Why is our Parliament so important? It is not because any one of us happens to be here, or happens to sit on any committee, or serve in cabinet, or oppose the government. It is because we are sent here by the people. It is because, since 1215 under the parliamentary system, we do not allow ourselves to be governed arbitrarily without our consent.
It is not because my work was cut off that I am concerned. If it was not me, somebody else would be here doing the work. It is our job to work on behalf of the people of this country. We were doing that work on behalf of women and girls in this country, at a time when they were under attack and a time when they needed their government to acknowledge this reality and act to address it.
That work is too important to fall to the arbitrary whims of a Prime Minister feeling the well-deserved heat of his own actions. In not standing up to the Prime Minister and saying to him that this is not how our democratic system works, the members opposite turned their backs on the people who sent them to Ottawa as their representatives, not as the Prime Minister’s representatives in their ridings.
They certainly turned their backs on women and girls in Canada in the midst of a crisis. It is ironic to me that I deliver these remarks during Gender Equality Week, a week that reminds us of the work we have left to do to address gender equity gaps in our country. The government extols its work protecting vulnerable women from increased violence and exploitation in the midst of the pandemic, but we are hearing from front-line workers and services that they are overwhelmed and do not have sufficient resources.

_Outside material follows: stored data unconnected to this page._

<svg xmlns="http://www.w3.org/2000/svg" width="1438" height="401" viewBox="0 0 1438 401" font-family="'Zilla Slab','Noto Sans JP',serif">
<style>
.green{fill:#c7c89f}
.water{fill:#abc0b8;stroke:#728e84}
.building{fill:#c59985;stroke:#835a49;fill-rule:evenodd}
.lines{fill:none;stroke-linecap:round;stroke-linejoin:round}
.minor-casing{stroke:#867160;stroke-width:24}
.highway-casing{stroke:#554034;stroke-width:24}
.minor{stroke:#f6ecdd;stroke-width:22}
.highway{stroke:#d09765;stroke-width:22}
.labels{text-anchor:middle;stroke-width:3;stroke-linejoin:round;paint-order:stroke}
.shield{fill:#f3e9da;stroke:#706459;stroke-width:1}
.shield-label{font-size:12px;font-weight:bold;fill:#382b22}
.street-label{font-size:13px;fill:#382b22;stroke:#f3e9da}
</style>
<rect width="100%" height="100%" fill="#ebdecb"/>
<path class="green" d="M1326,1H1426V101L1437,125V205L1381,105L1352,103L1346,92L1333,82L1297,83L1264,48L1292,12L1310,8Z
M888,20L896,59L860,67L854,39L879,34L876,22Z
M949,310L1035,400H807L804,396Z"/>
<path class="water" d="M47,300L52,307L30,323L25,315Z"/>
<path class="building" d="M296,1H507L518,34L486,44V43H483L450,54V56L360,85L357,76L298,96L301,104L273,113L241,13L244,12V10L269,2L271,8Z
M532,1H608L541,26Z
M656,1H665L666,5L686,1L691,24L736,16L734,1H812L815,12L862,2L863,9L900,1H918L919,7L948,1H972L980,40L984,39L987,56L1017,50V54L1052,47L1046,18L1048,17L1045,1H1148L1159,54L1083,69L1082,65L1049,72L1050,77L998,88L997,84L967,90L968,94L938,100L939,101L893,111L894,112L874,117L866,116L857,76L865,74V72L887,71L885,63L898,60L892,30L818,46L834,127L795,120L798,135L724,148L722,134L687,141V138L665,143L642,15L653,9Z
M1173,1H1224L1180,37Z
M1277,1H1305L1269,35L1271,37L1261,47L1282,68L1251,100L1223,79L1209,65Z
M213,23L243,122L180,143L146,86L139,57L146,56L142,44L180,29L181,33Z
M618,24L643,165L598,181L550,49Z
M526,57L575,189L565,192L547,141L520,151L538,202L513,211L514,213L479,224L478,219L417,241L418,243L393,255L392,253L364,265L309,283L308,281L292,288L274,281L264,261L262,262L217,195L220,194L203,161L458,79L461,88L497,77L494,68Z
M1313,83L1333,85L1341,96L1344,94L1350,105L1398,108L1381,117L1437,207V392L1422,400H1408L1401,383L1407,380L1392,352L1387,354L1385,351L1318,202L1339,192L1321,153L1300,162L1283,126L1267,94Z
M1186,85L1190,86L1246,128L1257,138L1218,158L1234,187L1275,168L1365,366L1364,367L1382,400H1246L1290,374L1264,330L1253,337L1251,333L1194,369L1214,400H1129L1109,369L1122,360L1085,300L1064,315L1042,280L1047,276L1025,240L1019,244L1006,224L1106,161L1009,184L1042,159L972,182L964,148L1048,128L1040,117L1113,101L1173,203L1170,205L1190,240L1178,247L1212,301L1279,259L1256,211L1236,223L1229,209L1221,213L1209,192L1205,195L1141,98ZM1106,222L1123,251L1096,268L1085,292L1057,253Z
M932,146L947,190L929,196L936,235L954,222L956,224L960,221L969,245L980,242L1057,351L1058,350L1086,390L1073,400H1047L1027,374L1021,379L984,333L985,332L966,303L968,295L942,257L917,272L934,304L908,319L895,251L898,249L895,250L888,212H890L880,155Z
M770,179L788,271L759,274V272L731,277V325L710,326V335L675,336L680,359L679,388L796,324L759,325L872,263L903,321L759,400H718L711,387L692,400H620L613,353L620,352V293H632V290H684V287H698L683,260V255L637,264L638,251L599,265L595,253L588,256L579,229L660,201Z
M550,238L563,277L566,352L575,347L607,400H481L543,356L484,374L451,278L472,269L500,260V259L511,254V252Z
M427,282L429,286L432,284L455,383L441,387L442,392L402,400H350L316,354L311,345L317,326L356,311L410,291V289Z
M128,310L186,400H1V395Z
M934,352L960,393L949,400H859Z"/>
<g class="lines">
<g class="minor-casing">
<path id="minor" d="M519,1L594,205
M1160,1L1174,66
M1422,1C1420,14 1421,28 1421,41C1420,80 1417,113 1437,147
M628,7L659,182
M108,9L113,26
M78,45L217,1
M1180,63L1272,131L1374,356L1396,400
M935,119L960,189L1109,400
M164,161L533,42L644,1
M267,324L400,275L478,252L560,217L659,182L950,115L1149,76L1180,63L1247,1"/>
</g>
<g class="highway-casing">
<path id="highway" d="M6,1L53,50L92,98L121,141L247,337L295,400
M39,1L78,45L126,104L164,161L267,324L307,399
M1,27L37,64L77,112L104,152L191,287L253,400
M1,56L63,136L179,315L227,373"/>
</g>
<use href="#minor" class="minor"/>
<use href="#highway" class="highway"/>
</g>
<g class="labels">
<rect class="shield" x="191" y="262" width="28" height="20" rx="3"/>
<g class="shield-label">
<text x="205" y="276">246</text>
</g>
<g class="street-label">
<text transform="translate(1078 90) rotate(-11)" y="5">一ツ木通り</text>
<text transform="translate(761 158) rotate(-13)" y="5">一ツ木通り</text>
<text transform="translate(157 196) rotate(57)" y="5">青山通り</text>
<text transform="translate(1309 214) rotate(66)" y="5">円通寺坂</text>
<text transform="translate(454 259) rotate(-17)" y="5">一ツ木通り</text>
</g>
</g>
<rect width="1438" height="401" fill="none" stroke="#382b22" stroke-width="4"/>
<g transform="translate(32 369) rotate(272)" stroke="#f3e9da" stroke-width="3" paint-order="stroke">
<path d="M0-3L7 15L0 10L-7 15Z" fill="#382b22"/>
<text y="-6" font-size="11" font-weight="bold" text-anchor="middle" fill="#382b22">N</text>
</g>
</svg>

I heard from the London Abused Women’s Centre, which has seen an increase in trafficking during COVID, particularly into pornography and webcams. Devastatingly, some of the girls are as young as 12 years of age. The London Abused Women's Centre, like other agencies across the country, has received no federal funding since its previous grant expired on March 31, 2020. The program has temporarily continued only because of the generosity of the people in London, Ontario.
The requests for proposals issued by WAGE and Public Safety are for significantly less funding, making it more difficult for trafficked and exploited women and girls to seek services and exit. This is shameful. Neither the throne speech nor the Prime Minister’s political posturing mentioned trafficking, despite the devastating impact it has on Canadian women and girls, their families and communities. Women and girls continue to suffer disproportionate hardship from the COVID-19 crisis.
I call on the government to mitigate the error of its decision to shut down Parliament this summer. I call for the important work of the Standing Committee on the Status of Women to be allowed to continue as soon as possible and include the previously heard testimony, so that we can complete the task that was arbitrarily halted at a time when women and girls in Canada needed us.
We are here for no other reason than it is the pleasure of our constituents that we be here. What a gift they have given us; what an opportunity to do something to improve the lives of Canadians. Our time here is too precious not to use it to the greatest of our ability and effort. The Prime Minister and his functionaries should never tell us when to do that work or when to stop that work. The people will tell us.
In the meantime, we are back. Let us get back to work. There is much to do.